Where is this "ignore what I give you" behaviour documented?
This gives 4,851,908, 4,841,060, and 1,000,052
SELECT
COUNT(*),
COUNT(DISTINCT Col1), COUNT(DISTINCT Col2)
FROM Sometable;
This gives 4,843,634 unique pairs as per MySQL extension
SELECT COUNT(DISTINCT Col1, Col2) FROM Sometable
The following are wrong: the individual COUNT(DISTINCT colx) all give the 4,843,634 unique pair count regardless of any filler column or expression order.

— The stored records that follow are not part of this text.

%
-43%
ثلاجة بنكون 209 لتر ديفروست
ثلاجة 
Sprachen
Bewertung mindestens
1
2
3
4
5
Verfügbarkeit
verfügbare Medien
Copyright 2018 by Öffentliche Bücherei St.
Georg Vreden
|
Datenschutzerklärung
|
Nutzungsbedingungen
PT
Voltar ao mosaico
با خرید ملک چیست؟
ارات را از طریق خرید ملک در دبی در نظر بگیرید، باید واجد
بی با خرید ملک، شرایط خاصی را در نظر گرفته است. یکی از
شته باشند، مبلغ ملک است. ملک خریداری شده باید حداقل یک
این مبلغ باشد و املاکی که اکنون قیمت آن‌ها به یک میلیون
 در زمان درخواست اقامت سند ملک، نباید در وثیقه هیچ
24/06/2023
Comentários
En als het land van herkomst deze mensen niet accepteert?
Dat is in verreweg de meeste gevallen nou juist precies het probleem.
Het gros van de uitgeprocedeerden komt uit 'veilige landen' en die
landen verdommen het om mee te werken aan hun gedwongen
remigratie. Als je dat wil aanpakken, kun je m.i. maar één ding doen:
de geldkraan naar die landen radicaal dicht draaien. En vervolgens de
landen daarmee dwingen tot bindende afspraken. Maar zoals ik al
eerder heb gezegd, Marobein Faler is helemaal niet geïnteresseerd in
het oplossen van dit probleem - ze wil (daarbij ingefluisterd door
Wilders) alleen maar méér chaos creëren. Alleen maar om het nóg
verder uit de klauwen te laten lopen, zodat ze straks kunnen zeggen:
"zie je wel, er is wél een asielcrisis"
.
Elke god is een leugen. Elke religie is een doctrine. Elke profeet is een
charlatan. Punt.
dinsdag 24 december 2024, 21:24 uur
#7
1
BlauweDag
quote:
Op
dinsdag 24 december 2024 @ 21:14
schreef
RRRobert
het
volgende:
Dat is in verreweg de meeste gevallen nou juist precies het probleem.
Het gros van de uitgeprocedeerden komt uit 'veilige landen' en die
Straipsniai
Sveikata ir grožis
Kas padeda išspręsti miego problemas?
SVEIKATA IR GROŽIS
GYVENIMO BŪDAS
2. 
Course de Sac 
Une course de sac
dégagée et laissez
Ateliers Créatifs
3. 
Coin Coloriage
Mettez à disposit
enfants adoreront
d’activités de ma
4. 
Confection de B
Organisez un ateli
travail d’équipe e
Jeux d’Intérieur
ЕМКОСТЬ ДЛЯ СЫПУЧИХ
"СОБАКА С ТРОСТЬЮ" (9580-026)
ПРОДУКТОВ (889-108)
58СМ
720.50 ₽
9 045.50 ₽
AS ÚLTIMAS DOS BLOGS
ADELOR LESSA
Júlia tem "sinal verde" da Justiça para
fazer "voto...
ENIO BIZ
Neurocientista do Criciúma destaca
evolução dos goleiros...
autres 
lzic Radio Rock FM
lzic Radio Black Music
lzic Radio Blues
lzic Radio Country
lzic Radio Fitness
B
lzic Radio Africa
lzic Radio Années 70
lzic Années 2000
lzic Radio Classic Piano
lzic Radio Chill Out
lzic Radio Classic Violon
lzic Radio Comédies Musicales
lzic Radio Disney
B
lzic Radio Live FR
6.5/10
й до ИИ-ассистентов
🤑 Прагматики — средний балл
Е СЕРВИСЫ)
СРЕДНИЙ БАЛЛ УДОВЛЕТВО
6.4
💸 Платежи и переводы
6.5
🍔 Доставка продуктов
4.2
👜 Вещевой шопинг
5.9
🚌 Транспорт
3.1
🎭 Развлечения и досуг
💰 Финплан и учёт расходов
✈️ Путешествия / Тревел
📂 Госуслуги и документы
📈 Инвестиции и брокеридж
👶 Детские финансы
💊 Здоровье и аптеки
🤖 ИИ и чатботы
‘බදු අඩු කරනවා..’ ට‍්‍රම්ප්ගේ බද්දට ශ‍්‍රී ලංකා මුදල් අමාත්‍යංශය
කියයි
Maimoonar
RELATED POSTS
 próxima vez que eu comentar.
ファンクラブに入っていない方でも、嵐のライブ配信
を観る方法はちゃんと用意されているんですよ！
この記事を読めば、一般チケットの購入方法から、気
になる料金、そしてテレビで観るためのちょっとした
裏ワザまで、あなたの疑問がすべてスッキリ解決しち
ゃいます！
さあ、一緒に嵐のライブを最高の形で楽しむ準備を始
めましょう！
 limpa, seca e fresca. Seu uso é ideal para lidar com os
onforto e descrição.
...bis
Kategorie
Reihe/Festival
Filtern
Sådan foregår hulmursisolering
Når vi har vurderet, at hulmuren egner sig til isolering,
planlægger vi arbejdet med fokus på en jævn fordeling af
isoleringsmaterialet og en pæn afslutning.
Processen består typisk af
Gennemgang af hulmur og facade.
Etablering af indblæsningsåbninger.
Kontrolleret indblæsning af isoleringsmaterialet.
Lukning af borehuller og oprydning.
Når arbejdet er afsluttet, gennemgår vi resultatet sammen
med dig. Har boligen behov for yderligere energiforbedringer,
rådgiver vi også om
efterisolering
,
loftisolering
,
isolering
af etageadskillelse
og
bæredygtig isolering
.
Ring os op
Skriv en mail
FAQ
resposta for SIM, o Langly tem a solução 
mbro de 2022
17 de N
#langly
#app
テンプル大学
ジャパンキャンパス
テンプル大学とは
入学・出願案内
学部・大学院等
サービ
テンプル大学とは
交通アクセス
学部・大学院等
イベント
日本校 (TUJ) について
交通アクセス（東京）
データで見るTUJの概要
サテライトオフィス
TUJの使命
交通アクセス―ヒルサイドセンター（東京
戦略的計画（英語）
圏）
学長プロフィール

I expected COUNT(DISTINCT Col1) = 4,841,060
, and COUNT(DISTINCT Col1) = 1,000,052
.
SELECT COUNT(DISTINCT Col1), COUNT(DISTINCT Col2) FROM Sometable
SELECT COUNT(DISTINCT Col2), COUNT(DISTINCT Col1) FROM Sometable
SELECT COUNT(DISTINCT Col1), 1 AS Filler, COUNT(DISTINCT Col2) FROM Sometable
But this give correct values again with another aggregate (like with COUNT(*)
above)
SELECT COUNT(DISTINCT Col1), MAX(col1) AS Filler, COUNT(DISTINCT Col2) FROM Sometable
Questions, in case it wasn't clear:
- Why does
COUNT(DISTINCT Col1), COUNT(DISTINCT Col2)
behave likeCOUNT(DISTINCT Col1, Col2)
- Why is another aggregate required to make it work?
Best Answer
It looks like you are hitting this regression bug:
One of the suggested workarounds is to use sql_buffer_result